On examination of the chest, a few fine crepitations in the right suprascapular area were found. Examination of the abdomen revealed a soft and tender liver palpable 4.5 cm below right subcostal margin. Diffuse tenderness of the abdomen was present on deep pressure but there was no palpable mass. Neck rigidity and Kernig's sign were positive without any other neurologic deficit. Presence of choroid tubercle could not be demonstrated.
Repeated examination of sputum was found negative for A.F.B. by direct microscopy. Tuberculin test with 1 TU PPD RT 23 Tween 80 gave a sensitivity of 6 mm (negative). Posteroanterior roentgenogram chest (12.2.77) showed miliary shadows throughout both the lung fields. Diagnostic lumbar puncture was done with the following observations: intracranial tension was raised (60 drops/minute), cerebrospinal fluid (CSF) was clear and formed cob-web, protien100 mg%, sugar-42 mg%, chloride-550 mg% and cells-24/mm 3 mainly lymphocytes. Other investigations are shown in [Table 1].

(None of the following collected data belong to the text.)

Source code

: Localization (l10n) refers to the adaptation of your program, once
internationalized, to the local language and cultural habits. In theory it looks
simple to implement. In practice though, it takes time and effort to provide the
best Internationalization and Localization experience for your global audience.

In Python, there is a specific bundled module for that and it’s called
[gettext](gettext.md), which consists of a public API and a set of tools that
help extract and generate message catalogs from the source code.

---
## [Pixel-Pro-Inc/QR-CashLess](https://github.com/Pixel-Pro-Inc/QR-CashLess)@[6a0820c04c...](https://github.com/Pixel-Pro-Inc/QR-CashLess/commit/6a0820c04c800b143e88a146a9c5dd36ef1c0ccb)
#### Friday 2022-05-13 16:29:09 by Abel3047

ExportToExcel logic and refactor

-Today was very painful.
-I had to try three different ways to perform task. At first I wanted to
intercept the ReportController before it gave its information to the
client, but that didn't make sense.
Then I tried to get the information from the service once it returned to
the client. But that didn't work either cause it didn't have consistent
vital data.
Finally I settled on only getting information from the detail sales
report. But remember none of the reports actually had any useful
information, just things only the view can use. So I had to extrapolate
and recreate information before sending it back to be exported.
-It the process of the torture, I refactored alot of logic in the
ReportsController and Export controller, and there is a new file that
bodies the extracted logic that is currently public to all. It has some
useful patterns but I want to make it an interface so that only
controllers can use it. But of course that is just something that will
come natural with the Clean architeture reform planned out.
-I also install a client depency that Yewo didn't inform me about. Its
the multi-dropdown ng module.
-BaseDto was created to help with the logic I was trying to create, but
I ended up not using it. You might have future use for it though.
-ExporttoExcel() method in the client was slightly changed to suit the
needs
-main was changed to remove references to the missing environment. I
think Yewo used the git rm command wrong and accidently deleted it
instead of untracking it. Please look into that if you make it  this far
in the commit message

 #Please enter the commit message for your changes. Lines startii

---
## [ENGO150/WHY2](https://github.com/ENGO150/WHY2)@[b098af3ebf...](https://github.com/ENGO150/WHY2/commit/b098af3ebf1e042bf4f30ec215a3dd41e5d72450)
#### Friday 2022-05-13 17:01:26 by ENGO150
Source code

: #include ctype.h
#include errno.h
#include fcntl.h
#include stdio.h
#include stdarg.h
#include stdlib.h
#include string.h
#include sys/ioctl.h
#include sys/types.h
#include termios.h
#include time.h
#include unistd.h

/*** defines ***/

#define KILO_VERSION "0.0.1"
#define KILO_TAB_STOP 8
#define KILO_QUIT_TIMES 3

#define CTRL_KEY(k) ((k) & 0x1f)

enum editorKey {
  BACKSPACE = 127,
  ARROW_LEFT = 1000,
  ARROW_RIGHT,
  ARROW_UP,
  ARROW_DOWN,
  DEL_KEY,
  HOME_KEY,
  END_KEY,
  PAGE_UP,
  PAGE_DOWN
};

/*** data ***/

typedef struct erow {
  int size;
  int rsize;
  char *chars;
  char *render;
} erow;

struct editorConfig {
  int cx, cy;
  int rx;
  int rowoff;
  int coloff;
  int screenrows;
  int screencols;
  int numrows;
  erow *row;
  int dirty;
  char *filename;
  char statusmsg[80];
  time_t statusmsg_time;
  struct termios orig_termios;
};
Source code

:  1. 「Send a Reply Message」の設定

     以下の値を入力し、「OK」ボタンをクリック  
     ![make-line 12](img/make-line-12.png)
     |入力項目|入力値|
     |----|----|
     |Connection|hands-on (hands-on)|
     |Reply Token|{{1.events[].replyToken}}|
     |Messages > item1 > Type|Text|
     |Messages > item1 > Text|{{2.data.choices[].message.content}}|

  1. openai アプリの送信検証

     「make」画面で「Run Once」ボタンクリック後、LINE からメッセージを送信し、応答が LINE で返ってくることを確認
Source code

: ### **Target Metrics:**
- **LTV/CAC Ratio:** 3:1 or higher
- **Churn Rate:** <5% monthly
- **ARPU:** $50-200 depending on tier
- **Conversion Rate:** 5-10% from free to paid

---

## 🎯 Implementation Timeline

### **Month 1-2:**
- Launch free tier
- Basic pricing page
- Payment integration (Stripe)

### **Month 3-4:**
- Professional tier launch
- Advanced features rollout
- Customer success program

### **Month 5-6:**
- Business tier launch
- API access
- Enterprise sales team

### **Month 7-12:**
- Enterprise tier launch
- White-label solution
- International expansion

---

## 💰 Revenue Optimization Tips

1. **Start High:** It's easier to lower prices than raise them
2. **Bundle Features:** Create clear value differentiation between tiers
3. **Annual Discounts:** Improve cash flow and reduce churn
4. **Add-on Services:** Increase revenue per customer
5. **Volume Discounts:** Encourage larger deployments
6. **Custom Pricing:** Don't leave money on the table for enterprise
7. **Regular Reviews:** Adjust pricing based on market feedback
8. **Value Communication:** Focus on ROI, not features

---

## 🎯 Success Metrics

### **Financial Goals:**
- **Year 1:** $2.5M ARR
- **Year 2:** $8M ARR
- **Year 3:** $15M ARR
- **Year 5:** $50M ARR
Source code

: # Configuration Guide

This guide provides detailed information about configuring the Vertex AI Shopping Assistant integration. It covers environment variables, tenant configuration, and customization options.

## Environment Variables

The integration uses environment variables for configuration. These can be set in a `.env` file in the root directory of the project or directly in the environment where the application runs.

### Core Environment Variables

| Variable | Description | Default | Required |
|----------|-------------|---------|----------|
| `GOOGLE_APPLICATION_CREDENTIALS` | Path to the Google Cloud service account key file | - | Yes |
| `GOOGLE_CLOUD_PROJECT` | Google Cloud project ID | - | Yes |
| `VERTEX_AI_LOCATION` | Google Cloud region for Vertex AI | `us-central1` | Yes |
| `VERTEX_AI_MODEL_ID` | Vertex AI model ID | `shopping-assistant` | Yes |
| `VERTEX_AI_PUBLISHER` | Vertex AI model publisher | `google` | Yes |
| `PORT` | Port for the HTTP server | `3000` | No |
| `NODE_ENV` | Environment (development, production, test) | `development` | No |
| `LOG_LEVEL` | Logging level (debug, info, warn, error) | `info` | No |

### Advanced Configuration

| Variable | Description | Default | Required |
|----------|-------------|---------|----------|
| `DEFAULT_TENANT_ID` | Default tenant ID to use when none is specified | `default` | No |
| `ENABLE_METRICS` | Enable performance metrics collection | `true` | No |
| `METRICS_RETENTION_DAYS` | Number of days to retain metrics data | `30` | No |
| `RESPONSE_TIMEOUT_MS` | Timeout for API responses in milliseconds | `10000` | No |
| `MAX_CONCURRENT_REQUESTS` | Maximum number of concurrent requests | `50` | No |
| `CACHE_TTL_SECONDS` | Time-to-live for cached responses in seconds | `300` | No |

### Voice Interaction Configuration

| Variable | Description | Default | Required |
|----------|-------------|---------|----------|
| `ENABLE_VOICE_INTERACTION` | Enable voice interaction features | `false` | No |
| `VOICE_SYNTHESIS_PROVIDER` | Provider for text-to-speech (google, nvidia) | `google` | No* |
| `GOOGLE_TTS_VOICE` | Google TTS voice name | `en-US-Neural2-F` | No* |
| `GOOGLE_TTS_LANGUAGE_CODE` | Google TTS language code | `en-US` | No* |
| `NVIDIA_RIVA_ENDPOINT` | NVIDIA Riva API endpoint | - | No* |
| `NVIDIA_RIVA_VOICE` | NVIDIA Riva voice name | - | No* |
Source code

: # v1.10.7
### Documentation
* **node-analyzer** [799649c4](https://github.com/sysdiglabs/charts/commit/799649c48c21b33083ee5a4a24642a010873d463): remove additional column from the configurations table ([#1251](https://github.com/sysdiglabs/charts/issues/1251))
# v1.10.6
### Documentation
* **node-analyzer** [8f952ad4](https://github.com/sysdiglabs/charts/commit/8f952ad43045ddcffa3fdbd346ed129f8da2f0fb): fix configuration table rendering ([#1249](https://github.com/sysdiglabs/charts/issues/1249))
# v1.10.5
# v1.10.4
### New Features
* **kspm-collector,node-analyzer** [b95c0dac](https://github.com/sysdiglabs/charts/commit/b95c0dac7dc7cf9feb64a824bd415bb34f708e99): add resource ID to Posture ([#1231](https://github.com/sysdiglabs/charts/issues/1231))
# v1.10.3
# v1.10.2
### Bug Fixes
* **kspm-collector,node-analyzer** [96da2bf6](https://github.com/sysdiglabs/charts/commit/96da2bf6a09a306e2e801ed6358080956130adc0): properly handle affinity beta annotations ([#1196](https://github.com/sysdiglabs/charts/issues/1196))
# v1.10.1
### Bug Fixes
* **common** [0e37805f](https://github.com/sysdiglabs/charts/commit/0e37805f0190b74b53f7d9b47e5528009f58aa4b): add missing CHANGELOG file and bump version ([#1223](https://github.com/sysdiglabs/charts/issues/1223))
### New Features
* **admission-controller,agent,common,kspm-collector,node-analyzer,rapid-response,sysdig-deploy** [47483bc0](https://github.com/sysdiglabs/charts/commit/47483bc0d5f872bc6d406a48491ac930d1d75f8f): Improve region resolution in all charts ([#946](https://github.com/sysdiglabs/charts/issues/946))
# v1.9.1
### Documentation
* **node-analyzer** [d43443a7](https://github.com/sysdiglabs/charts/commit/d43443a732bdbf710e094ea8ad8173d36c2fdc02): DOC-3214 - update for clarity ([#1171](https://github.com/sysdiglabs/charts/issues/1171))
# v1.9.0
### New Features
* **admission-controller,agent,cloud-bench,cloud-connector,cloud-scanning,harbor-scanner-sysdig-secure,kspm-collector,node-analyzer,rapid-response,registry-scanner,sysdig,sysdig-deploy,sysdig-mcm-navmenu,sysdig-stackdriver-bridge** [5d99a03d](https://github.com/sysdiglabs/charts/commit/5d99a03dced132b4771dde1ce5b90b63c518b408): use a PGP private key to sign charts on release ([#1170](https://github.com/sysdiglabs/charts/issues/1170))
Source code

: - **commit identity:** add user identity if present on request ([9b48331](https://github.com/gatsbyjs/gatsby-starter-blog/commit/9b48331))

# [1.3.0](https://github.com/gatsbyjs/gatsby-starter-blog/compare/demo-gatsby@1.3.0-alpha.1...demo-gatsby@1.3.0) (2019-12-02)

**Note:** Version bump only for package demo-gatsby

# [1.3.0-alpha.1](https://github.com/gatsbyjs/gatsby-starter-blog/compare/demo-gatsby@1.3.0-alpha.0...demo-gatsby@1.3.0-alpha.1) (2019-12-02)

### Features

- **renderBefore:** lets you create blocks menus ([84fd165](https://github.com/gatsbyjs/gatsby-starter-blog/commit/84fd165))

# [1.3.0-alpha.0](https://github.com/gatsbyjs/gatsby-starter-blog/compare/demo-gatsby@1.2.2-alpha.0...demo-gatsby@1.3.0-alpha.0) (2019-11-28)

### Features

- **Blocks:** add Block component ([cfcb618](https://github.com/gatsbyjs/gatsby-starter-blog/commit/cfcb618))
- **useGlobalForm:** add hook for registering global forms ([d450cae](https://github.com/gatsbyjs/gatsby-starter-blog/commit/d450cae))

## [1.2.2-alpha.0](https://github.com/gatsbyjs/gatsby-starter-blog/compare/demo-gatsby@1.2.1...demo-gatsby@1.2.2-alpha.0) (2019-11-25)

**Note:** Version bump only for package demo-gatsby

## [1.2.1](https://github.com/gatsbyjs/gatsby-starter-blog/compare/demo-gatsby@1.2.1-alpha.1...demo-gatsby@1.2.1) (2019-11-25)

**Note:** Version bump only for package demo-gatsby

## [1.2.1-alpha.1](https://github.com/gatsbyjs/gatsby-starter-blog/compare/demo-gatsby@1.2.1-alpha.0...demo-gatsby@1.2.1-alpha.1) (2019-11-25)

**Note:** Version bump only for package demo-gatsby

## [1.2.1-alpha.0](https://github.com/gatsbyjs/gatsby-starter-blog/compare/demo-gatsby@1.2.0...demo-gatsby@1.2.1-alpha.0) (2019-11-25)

The patient was put on a drug regimen consisting of Inj. Streptomycin sulphate 1 gm I.M. every 12 hours plus Isoniazid 600 mg once a day plus Ethambutol 800 mg once a day along with parenteral corticosteroid every 8 hourly, intravenous mannitol, anti-emetics and vitamin B.. During 11 days of hospitalization 4 bottles of mannitol were administered intermittently and 5 lumbar punctures were performed with a total withdrawal of 24.5 ml CSF. Dexamethasone 4 nig in 2 ml aquous solution was injected intrathecally after 3rd, 4th and 5th procedures. There was some clinical improvement initially but by and large his general condition remained unchanged. CSF protein was continuously rising. On 22.2.77, within an hour of lumbar puncture his general condition suddenly worsened. Pulse rate went upto 136/minute, respiration rate 40/minute and B.P. 80 mm Hg (systolic). He was cyanosed. Both the lung fields were full of bubbling rales which were audible even with nacked ears. Some thin, frothy sputum was dribbling out of his mouth. Measures for pulmonary edema including intratracheal suction of the secretions were instituted immediately, but after a battle of about 5 hours the patient died without any decrease in pulmonary edema. His relatives refused postmortem examination.
| :: Discussion|| |
Pulmonary edema following head injuries, cerebral haemorrhage and certain other neurological conditions in which intracranial pressure is increased, have been reported. ,, Epileptic seizures , and generalised convulsions  may also lead to pulmonary edema. It has been demonstrated that following acute rise in intracranial pressure, significant hemodynamic alterations take place namely rise of systemic, pulmonary arterial and left atrial pressures. ,
In the present case, pulmonary edema developed within an hour of withdrawal of 8 ml CSF (10 ml withdrawal minus 2 ml intrathecal injection of dexamethasone). During his hospital stay of 11 days, only 4 bottles of I.V. mannitol were administered which could not have resulted in overloading of circulation Systemic blood pressures never indicated evidence of hypertension. It is possible that withdrawal of CSF had resulted in `Coning' with cardio-respiratory distress, further acute increase in intracranial pressure and ultimately pulmonary edema. Another possibility is that intracranial hypotension resulting from withdrawal of CSF had brought up hemodynamic alterations in pulmonary circulation through some neurogenic mechanism and sympathetic hyperexcitation. This ultimately had resulted in extravasation of blood elements into the alveoli. However, pathogenesis of pulmonary edema in different conditions appear very complex and no single factor could be held responsible for its sudden appearance.